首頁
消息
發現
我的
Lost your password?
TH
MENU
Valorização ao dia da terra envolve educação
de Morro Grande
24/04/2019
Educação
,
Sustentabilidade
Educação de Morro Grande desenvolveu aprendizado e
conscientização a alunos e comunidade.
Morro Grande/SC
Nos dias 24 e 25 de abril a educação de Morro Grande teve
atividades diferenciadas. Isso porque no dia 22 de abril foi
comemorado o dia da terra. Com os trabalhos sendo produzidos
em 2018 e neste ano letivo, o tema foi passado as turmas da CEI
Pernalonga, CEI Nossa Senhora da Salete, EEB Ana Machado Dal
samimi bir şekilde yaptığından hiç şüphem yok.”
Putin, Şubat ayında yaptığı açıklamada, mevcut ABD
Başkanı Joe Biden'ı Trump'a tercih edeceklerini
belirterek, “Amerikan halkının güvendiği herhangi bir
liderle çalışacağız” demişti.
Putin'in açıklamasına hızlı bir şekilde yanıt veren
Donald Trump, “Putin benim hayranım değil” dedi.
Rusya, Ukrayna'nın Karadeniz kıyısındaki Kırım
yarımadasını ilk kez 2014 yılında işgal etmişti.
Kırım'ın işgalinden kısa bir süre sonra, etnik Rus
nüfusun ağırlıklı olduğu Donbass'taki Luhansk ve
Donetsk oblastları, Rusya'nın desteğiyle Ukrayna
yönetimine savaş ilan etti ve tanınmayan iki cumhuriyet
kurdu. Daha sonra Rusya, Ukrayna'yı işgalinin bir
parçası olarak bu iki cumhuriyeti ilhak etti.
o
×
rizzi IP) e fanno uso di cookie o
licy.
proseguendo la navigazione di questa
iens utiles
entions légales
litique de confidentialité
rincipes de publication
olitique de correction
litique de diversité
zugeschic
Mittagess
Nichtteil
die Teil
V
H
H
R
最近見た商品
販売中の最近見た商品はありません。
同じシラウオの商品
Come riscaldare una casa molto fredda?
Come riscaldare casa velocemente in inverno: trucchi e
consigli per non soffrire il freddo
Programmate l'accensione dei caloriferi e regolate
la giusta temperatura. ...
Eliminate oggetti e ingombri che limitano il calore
#####
**What is needed:**
Among the records above, find the lines that contain "sonra" and copy every one.

**Result of the exercise:**
Kırım'ın işgalinden kısa bir süre sonra, etnik Rus
kurdu. Daha sonra Rusya, Ukrayna'yı işgalinin bir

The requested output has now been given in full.